━━━ Records supplied

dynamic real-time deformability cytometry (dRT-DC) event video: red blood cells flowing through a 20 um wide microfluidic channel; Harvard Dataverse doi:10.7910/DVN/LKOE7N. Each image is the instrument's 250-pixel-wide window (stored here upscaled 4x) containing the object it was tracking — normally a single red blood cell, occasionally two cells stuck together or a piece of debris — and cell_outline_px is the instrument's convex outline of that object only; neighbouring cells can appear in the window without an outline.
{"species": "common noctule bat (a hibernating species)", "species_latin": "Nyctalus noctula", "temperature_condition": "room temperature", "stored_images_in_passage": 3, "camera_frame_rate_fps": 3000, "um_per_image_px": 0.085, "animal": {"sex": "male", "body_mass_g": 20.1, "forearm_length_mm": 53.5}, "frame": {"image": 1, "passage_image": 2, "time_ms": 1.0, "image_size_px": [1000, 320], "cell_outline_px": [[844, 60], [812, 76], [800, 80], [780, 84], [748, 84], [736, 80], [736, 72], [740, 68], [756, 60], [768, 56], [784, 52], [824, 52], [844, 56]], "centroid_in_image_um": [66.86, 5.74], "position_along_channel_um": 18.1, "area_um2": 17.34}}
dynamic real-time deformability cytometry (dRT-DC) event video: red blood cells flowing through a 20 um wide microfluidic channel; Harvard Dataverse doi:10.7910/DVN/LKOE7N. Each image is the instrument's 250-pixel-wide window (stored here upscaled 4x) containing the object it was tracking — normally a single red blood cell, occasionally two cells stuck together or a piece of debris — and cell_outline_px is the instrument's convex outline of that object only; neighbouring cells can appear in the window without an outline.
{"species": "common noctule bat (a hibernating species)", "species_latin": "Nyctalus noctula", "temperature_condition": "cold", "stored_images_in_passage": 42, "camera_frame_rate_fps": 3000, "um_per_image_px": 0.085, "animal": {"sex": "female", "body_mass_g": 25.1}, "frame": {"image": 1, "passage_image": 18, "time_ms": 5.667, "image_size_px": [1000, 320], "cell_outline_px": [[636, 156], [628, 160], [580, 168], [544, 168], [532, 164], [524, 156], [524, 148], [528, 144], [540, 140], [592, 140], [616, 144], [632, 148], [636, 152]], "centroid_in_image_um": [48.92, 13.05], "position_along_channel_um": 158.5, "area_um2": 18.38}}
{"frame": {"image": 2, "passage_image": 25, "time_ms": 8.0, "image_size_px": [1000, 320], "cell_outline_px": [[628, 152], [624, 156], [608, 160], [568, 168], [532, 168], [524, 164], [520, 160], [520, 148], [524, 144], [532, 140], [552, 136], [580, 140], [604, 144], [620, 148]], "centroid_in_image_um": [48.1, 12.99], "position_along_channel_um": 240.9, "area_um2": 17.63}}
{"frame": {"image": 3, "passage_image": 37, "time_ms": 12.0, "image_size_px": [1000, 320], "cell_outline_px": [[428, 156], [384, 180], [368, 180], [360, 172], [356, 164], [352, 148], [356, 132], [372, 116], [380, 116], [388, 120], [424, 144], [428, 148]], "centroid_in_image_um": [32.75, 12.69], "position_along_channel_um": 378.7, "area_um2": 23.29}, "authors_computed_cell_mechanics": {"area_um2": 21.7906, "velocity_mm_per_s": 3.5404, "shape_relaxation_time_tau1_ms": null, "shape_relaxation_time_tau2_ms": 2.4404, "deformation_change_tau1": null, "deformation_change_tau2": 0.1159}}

━━━━━━

■ **What to produce**
Every entry above needs to be quoted exactly.

■ **Task result**
dynamic real-time deformability cytometry (dRT-DC) event video: red blood cells flowing through a 20 um wide microfluidic channel; Harvard Dataverse doi:10.7910/DVN/LKOE7N. Each image is the instrument's 250-pixel-wide window (stored here upscaled 4x) containing the object it was tracking — normally a single red blood cell, occasionally two cells stuck together or a piece of debris — and cell_outline_px is the instrument's convex outline of that object only; neighbouring cells can appear in the window without an outline.
{"species": "common noctule bat (a hibernating species)", "species_latin": "Nyctalus noctula", "temperature_condition": "room temperature", "stored_images_in_passage": 3, "camera_frame_rate_fps": 3000, "um_per_image_px": 0.085, "animal": {"sex": "male", "body_mass_g": 20.1, "forearm_length_mm": 53.5}, "frame": {"image": 1, "passage_image": 2, "time_ms": 1.0, "image_size_px": [1000, 320], "cell_outline_px": [[844, 60], [812, 76], [800, 80], [780, 84], [748, 84], [736, 80], [736, 72], [740, 68], [756, 60], [768, 56], [784, 52], [824, 52], [844, 56]], "centroid_in_image_um": [66.86, 5.74], "position_along_channel_um": 18.1, "area_um2": 17.34}}
dynamic real-time deformability cytometry (dRT-DC) event video: red blood cells flowing through a 20 um wide microfluidic channel; Harvard Dataverse doi:10.7910/DVN/LKOE7N. Each image is the instrument's 250-pixel-wide window (stored here upscaled 4x) containing the object it was tracking — normally a single red blood cell, occasionally two cells stuck together or a piece of debris — and cell_outline_px is the instrument's convex outline of that object only; neighbouring cells can appear in the window without an outline.
{"species": "common noctule bat (a hibernating species)", "species_latin": "Nyctalus noctula", "temperature_condition": "cold", "stored_images_in_passage": 42, "camera_frame_rate_fps": 3000, "um_per_image_px": 0.085, "animal": {"sex": "female", "body_mass_g": 25.1}, "frame": {"image": 1, "passage_image": 18, "time_ms": 5.667, "image_size_px": [1000, 320], "cell_outline_px": [[636, 156], [628, 160], [580, 168], [544, 168], [532, 164], [524, 156], [524, 148], [528, 144], [540, 140], [592, 140], [616, 144], [632, 148], [636, 152]], "centroid_in_image_um": [48.92, 13.05], "position_along_channel_um": 158.5, "area_um2": 18.38}}
{"frame": {"image": 2, "passage_image": 25, "time_ms": 8.0, "image_size_px": [1000, 320], "cell_outline_px": [[628, 152], [624, 156], [608, 160], [568, 168], [532, 168], [524, 164], [520, 160], [520, 148], [524, 144], [532, 140], [552, 136], [580, 140], [604, 144], [620, 148]], "centroid_in_image_um": [48.1, 12.99], "position_along_channel_um": 240.9, "area_um2": 17.63}}
{"frame": {"image": 3, "passage_image": 37, "time_ms": 12.0, "image_size_px": [1000, 320], "cell_outline_px": [[428, 156], [384, 180], [368, 180], [360, 172], [356, 164], [352, 148], [356, 132], [372, 116], [380, 116], [388, 120], [424, 144], [428, 148]], "centroid_in_image_um": [32.75, 12.69], "position_along_channel_um": 378.7, "area_um2": 23.29}, "authors_computed_cell_mechanics": {"area_um2": 21.7906, "velocity_mm_per_s": 3.5404, "shape_relaxation_time_tau1_ms": null, "shape_relaxation_time_tau2_ms": 2.4404, "deformation_change_tau1": null, "deformation_change_tau2": 0.1159}}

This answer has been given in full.